The process of applying to multiple schools has become easier with the wider use of the Common Application — a standard form accepted by hundreds of higher education institutions. As more colleges and universities adopt the Common Application, it is not unusual for a single person to apply to more than a dozen schools.
The number of schools applied to per aspiring student has also likely increased as students have become more strategic in the application process. Today’s high school graduates are more likely to apply to both top-tier institutions and also hedge their bets by applying to schools with higher acceptance rates.
For many college applicants, getting into the best possible school is the most important consideration. Though there are no Ivy League schools on this list, there are a number of highly selective, top tier institutions — including Vanderbilt and the University of Chicago, which only accept 11% and 8% of applicants, respectively.

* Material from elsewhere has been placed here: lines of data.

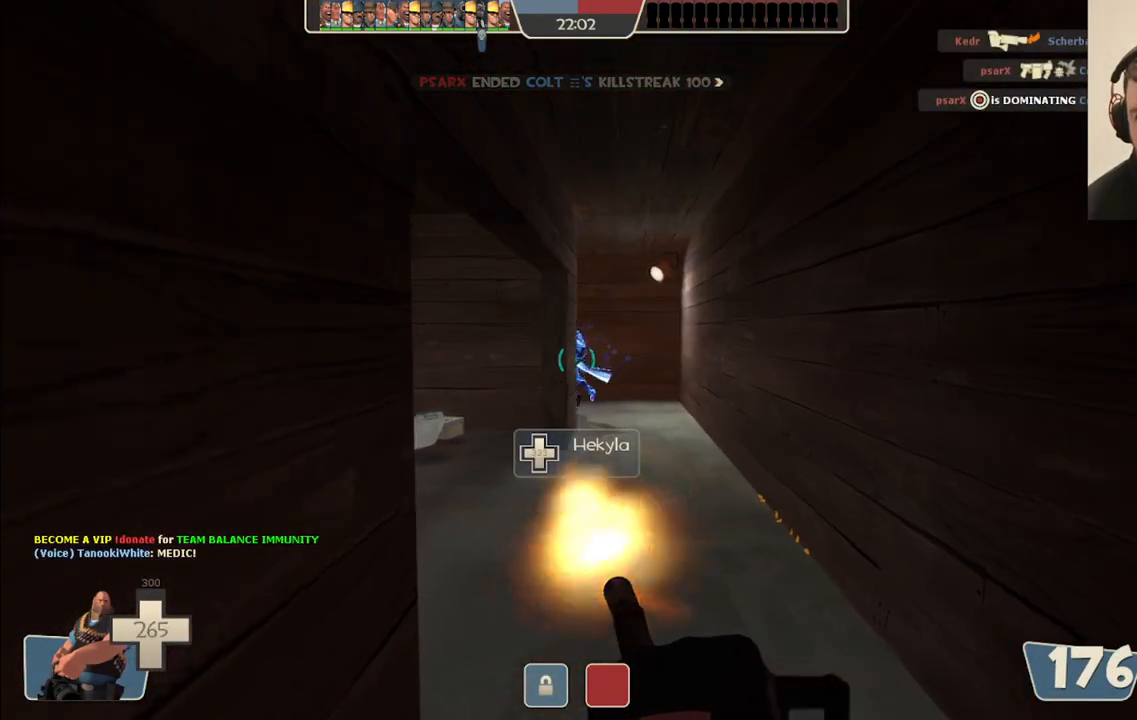
{"buttons": ["L2"], "left_stick": "up", "right_stick": "left", "events": [[50, "right_stick", "up-left"], [133, "R2", "up"], [200, "right_stick", "center"], [450, "right_stick", "left"]]}
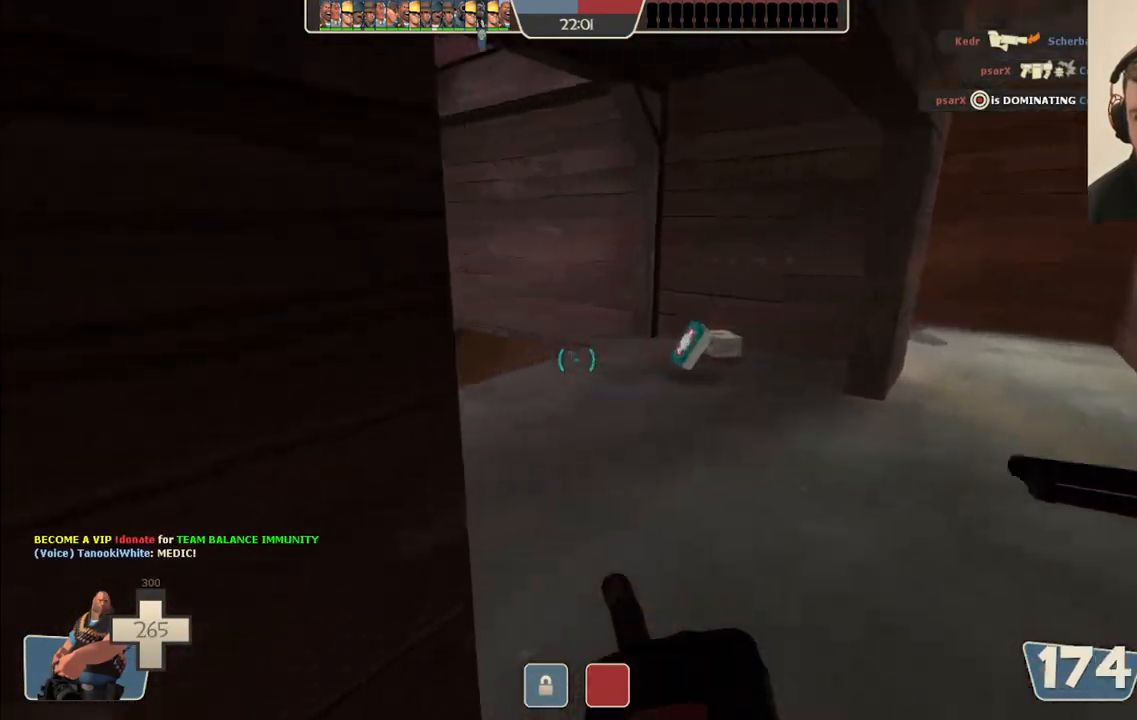
{"buttons": [], "left_stick": "up", "right_stick": "center", "events": [[67, "L2", "up"], [67, "right_stick", "center"], [317, "right_stick", "left"], [450, "right_stick", "center"]]}
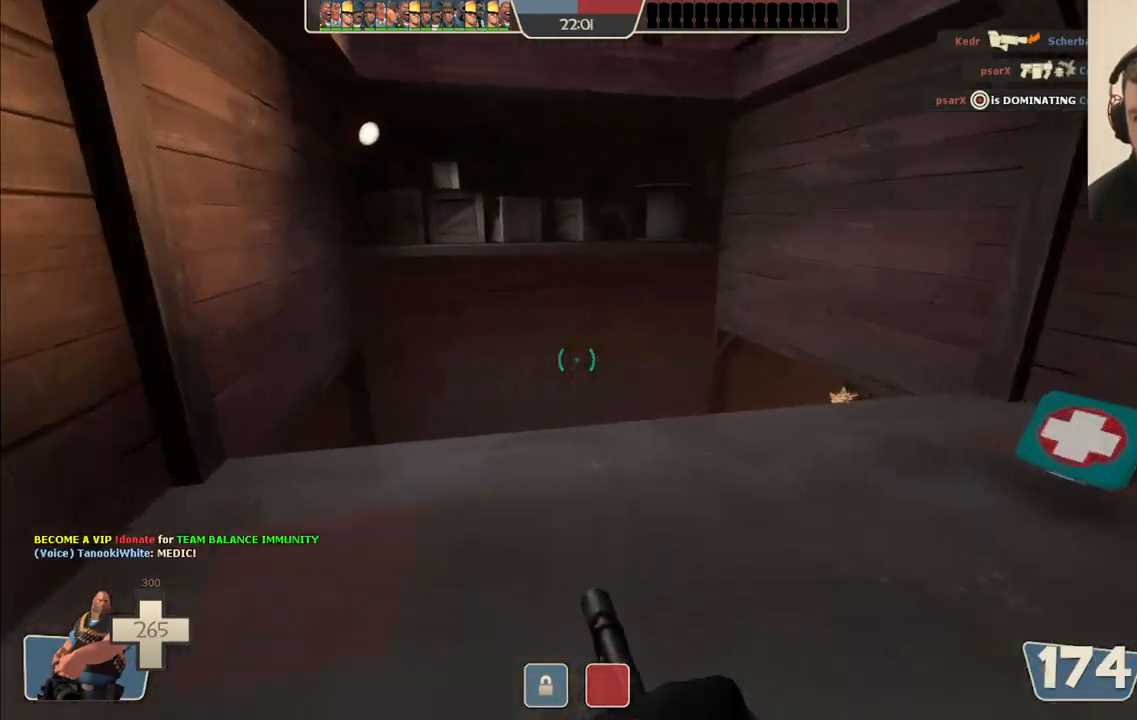
{"buttons": ["L2", "R2"], "left_stick": "up-left", "right_stick": "right", "events": [[17, "L2", "down"], [150, "left_stick", "up-left"], [183, "right_stick", "right"], [267, "right_stick", "center"], [417, "right_stick", "right"], [433, "R2", "down"]]}
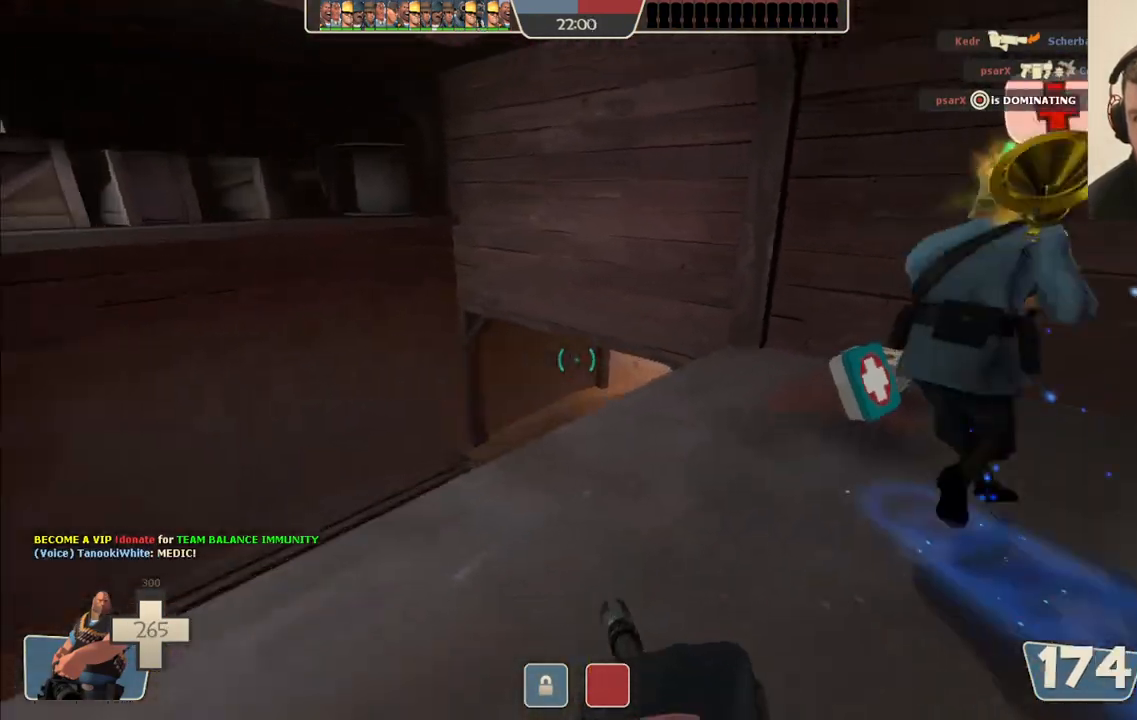
{"buttons": ["L2", "R2"], "left_stick": "left", "right_stick": "center", "events": [[50, "right_stick", "center"], [117, "left_stick", "left"]]}
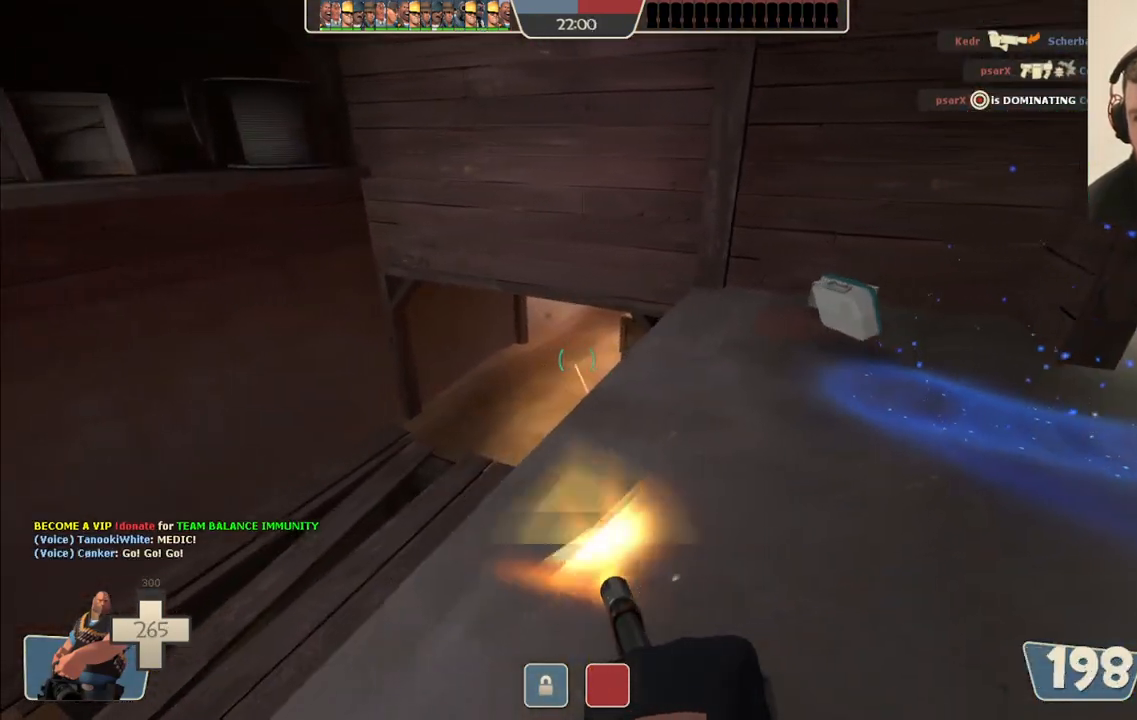
{"buttons": [], "left_stick": "up", "right_stick": "center", "events": [[17, "left_stick", "up-left"], [117, "left_stick", "up"], [317, "R2", "up"], [350, "right_stick", "right"], [367, "L2", "up"], [483, "right_stick", "center"]]}
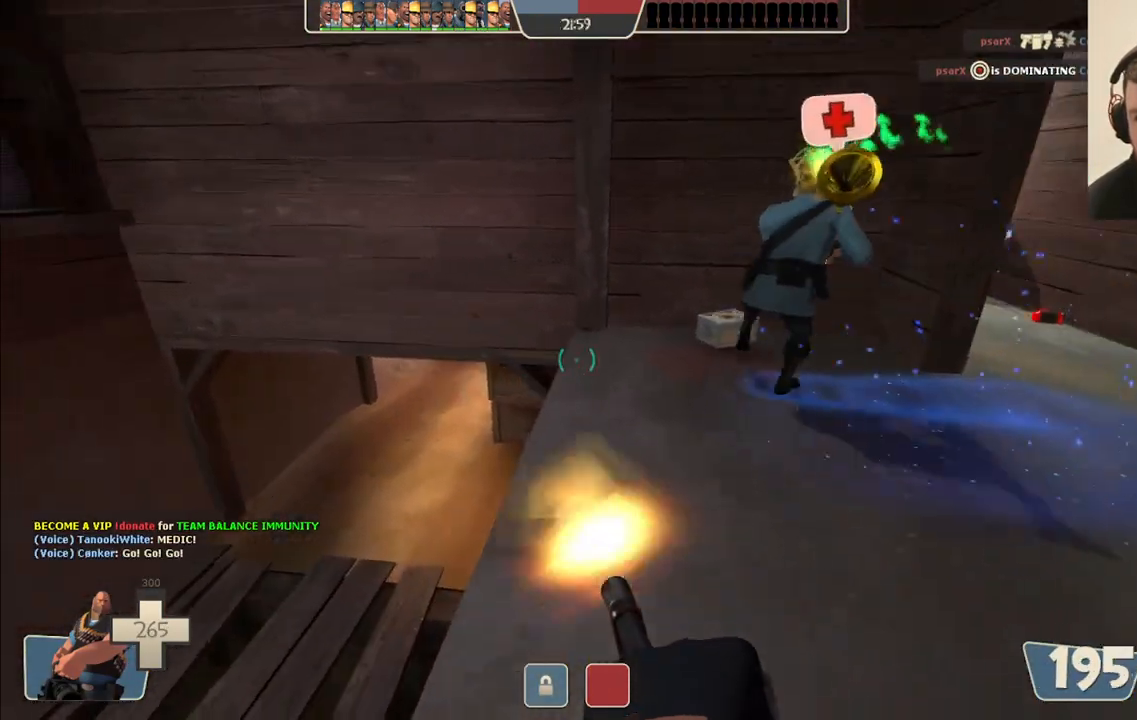
{"buttons": ["L2"], "left_stick": "up-right", "right_stick": "left", "events": [[367, "left_stick", "up-right"], [433, "L2", "down"], [433, "right_stick", "left"]]}
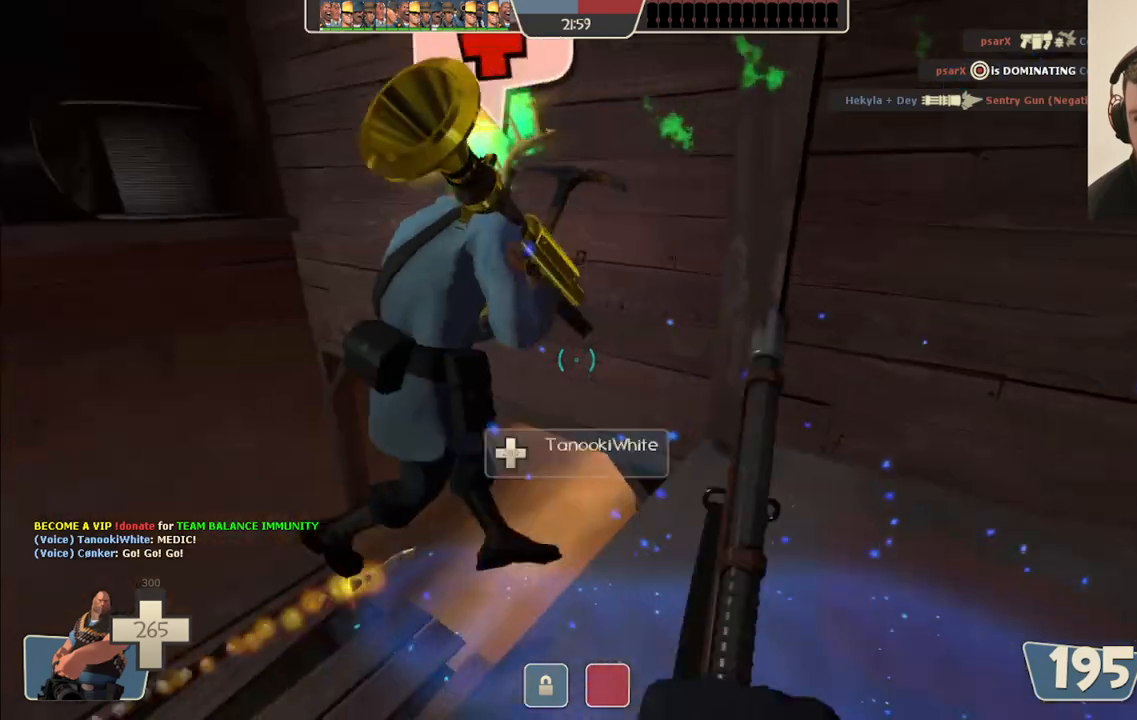
{"buttons": ["L2"], "left_stick": "down-right", "right_stick": "center", "events": [[33, "left_stick", "right"], [217, "left_stick", "down-right"], [250, "right_stick", "center"]]}
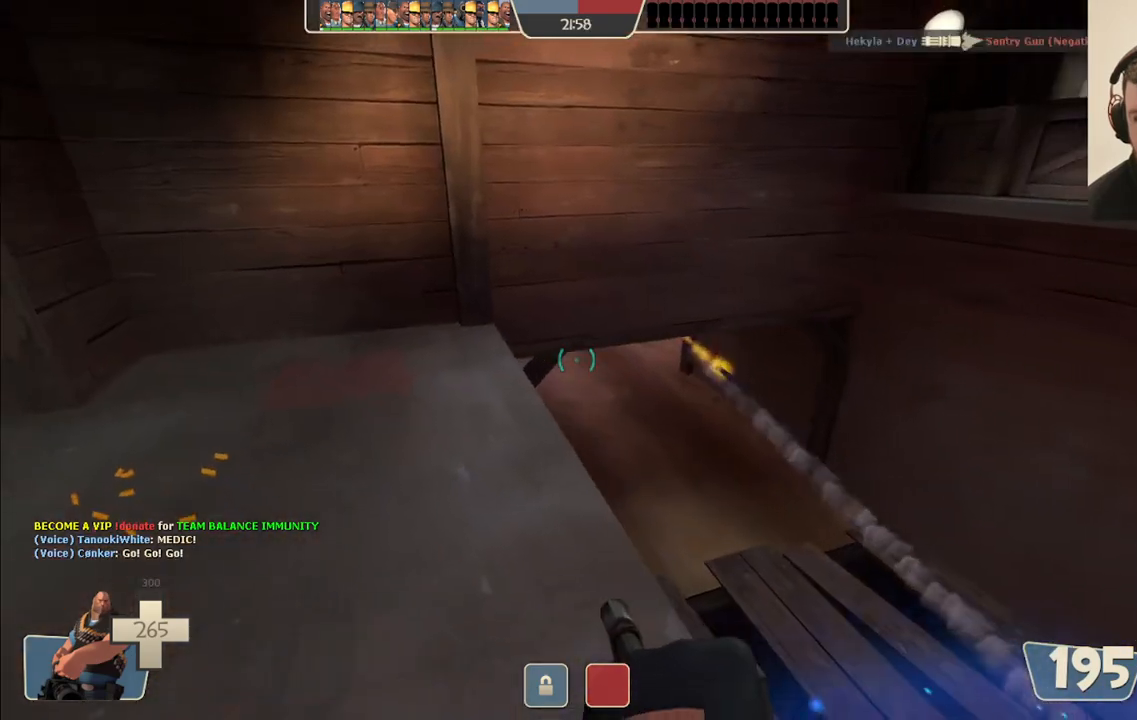
{"buttons": ["L2"], "left_stick": "up-left", "right_stick": "left", "events": [[267, "left_stick", "down-left"], [433, "right_stick", "left"], [467, "left_stick", "up-left"]]}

Other schools on this list, on the other hand, may be surging in popularity exactly because they are far less selective, accepting most applicants. Half a dozen of the schools on this list have acceptance rates of 90% or higher.
College can be very expensive, and for some prospective students, spending the least on tuition — or incurring the least amount of debt — is the most important consideration when deciding which schools to apply to. Over half of the schools on this list are public schools, many of which have steep tuition discounts for in-state students.
For other schools on this list, the application spike may be attributable to extra benefits and amenities not offered at competing institutions. For example, Seton Hall University in New Jersey recently started providing students with new, fully loaded laptops upon enrollment. The number of applications to Seton Hall was 188% higher in 2016 than it was in 2006.
In other cases, schools have added popular programs in recent years that largely account for the spike in applicants. One such school, National Louis University in Chicago, has reported one of the largest jumps in applicants since enacting Pathways, a program aimed at helping historically underserved populations obtain a college education.
Using data from the National Center for Education Statistics, 24/7 Wall St. identified the 100 colleges with the largest 10-year percentage increase in applicants from the 2006-2007 school year to the 2016-2017 year. Only schools with at least 3,000 undergraduates in 2006 were included.